Sokak kadınlarına komşu tek gözlü bir evde yaşamaktan Four Seasons Oteline yüzlerce davetliyi helikopterle taşıyacak bir yolculuğa çıkan Pinto’yu okumak lazım. Çünkü ‘Babam İçin’ aslında benim için, senin için yazılmış. Öğrenecek ve uygulayacak çok ders var içinde.
Sürekli olumlu düşünen biri olarak insanlar onu elbette hayalperest olarak görüyor fakat kendi tavrı “Hayal kurup onları gerçekleştirmek için çalışan ve bu uğurda ciddi adımlar atan biriyim” oluyor.

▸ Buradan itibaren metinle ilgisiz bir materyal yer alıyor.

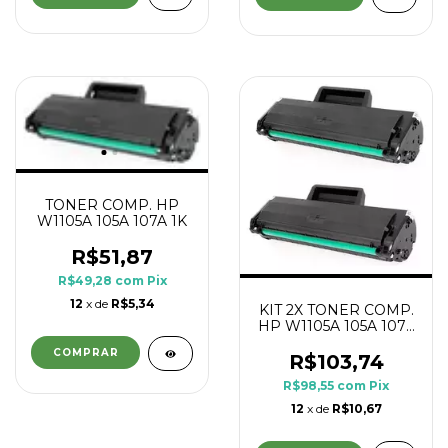
TONER COMP. HP
W1105A 105A 107A 1K
R$51,87
R$49,28
com
Pix
12
x de
R$5,34
KIT 2X TONER COMP.
HP W1105A 105A 107A
1K
R$103,74
R$98,55
com
Pix
12
x de
R$10,67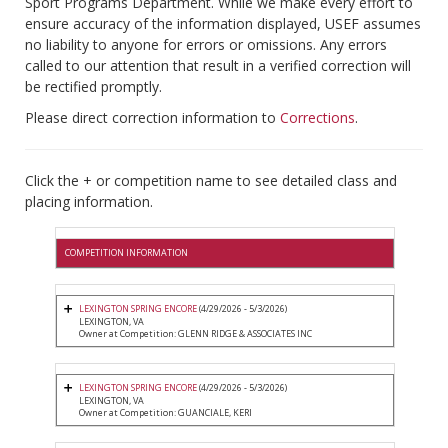
Sport Programs Department. While we make every effort to
ensure accuracy of the information displayed, USEF assumes
no liability to anyone for errors or omissions. Any errors
called to our attention that result in a verified correction will
be rectified promptly.
Please direct correction information to
Corrections
.
Click the + or competition name to see detailed class and
placing information.
COMPETITION INFORMATION
LEXINGTON SPRING ENCORE
(4/29/2026 - 5/3/2026)
LEXINGTON, VA
Owner at Competition: GLENN RIDGE & ASSOCIATES INC
LEXINGTON SPRING ENCORE
(4/29/2026 - 5/3/2026)
LEXINGTON, VA
Owner at Competition: GUANCIALE, KERI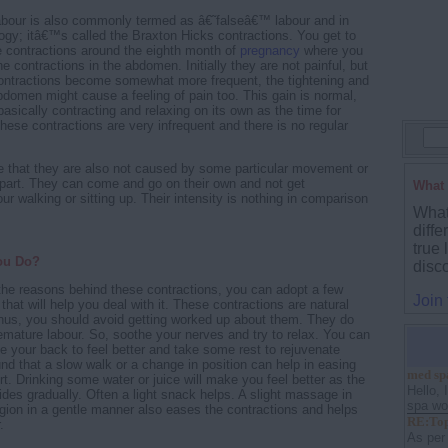
abour is also commonly termed as â€˜falseâ€™ labour and in
ogy; itâ€™s called the Braxton Hicks contractions. You get to
 contractions around the eighth month of
pregnancy
where you
ine contractions in the abdomen. Initially they are not painful, but
contractions become somewhat more frequent, the tightening and
abdomen might cause a feeling of pain too. This gain is normal,
basically contracting and relaxing on its own as the time for
hese contractions are very infrequent and there is no regular
te that they are also not caused by some particular movement or
 part. They can come and go on their own and not get
What 
r walking or sitting up. Their intensity is nothing in comparison
What
diffe
true 
ou Do?
disc
he reasons behind these contractions, you can adopt a few
Join
that will help you deal with it. These contractions are natural
us, you should avoid getting worked up about them. They do
remature labour. So, soothe your nerves and try to relax. You can
ne your back to feel better and take some rest to rejuvenate
ound that a slow walk or a change in position can help in easing
med sp
t. Drinking some water or juice will make you feel better as the
Hello, 
ides gradually. Often a light snack helps. A slight massage in
spa wou
gion in a gentle manner also eases the contractions and helps
RE:Top
.
As per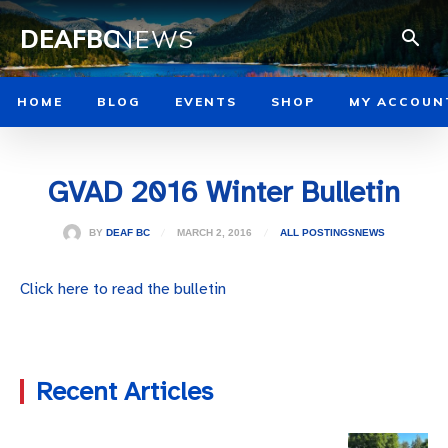
DEAFBC
NEWS
HOME
BLOG
EVENTS
SHOP
MY ACCOUN
GVAD 2016 Winter Bulletin
MARCH 2, 2016
BY
DEAF BC
ALL POSTINGS
NEWS
Click here to read the bulletin
Recent Articles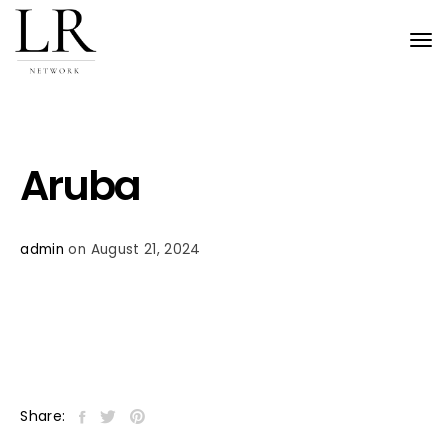
Tog
nav
Aruba
admin
on August 21, 2024
Share: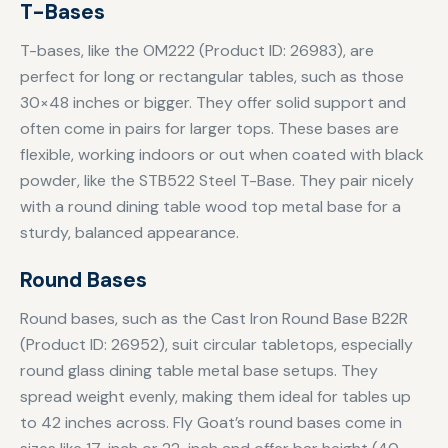
T-Bases
T-bases, like the OM222 (Product ID: 26983), are
perfect for long or rectangular tables, such as those
30×48 inches or bigger. They offer solid support and
often come in pairs for larger tops. These bases are
flexible, working indoors or out when coated with black
powder, like the STB522 Steel T-Base. They pair nicely
with a round dining table wood top metal base for a
sturdy, balanced appearance.
Round Bases
Round bases, such as the Cast Iron Round Base B22R
(Product ID: 26952), suit circular tabletops, especially
round glass dining table metal base setups. They
spread weight evenly, making them ideal for tables up
to 42 inches across. Fly Goat’s round bases come in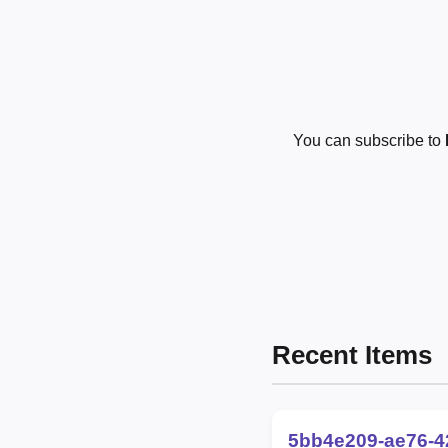
You can subscribe to
Recent Items
5bb4e209-ae76-4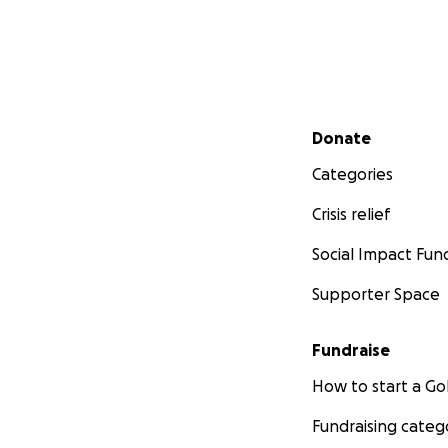
Secondary menu
Donate
Categories
Crisis relief
Social Impact Fun
Supporter Space
Fundraise
How to start a 
Fundraising categ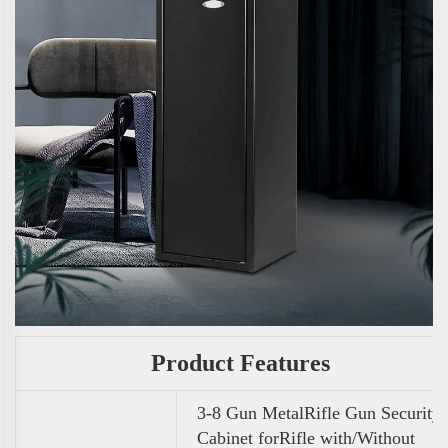
Product Features
3-8 Gun MetalRifle Gun Security
Cabinet forRifle with/Without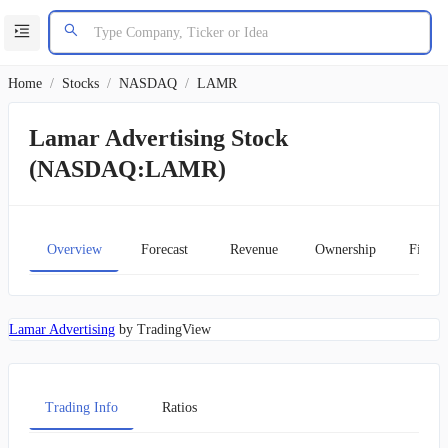
Home
/
Stocks
/
NASDAQ
/
LAMR
Lamar Advertising Stock
(NASDAQ:LAMR)
Overview
Forecast
Revenue
Ownership
Financ
Lamar Advertising
by TradingView
Trading Info
Ratios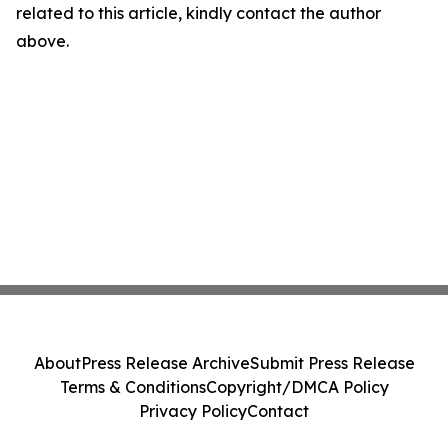
related to this article, kindly contact the author
above.
About
Press Release Archive
Submit Press Release
Terms & Conditions
Copyright/DMCA Policy
Privacy Policy
Contact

Her şey ters gittiğinde, tuttuğu bütün dallar eline kaldığında “Hayatımı sonlandıracağım bir düğme olsa belki ona basardım” diye bir düşünce kafasından geçmesine rağmen günah olduğunu bilip pes etmeden yoluna devam ediyor Pinto.
Babasının hastalanması hayatının en büyük darbelerinden biri oluyor. “Oğlumun başarılı olduğunu görmeden beni alma” diye Azrail’le pazarlık eden baba bildiklerini oğluna anlatırken çektiği acılara rağmen yüzünden gülüşünü hiç eksik etmiyor.
Aşkını, kendi çocuğuna olan sevgisini ve aile değerlerini de okuyacağınız bu sürükleyici romanda kendinizden bir şeyler bulacaksınız. Bir erkek çocuğu babasına sevgisini nasıl dile getirir? Belli bir neslin insanları bunun zor olduğunu ve “Seni seviyorum” kelimelerini babalarının yüzüne hiç söylenmediğini gayet iyi bilir. İzzet de farklı değil ancak sonunda bir yolunu buluyor… Geç olmadan söylemekte fayda var benden söylemesi.
Duygularını saklamayı kendisine öğreten Pinto “Çok iyi bir evlatsın” sözlerini duyduğunda ne yapacak bilmek isterseniz okuyun bu romanı. İyi bir evlat, kardeş ve eş olup nihayetinde iyi bir baba olmanın ayak izlerini göreceksiniz.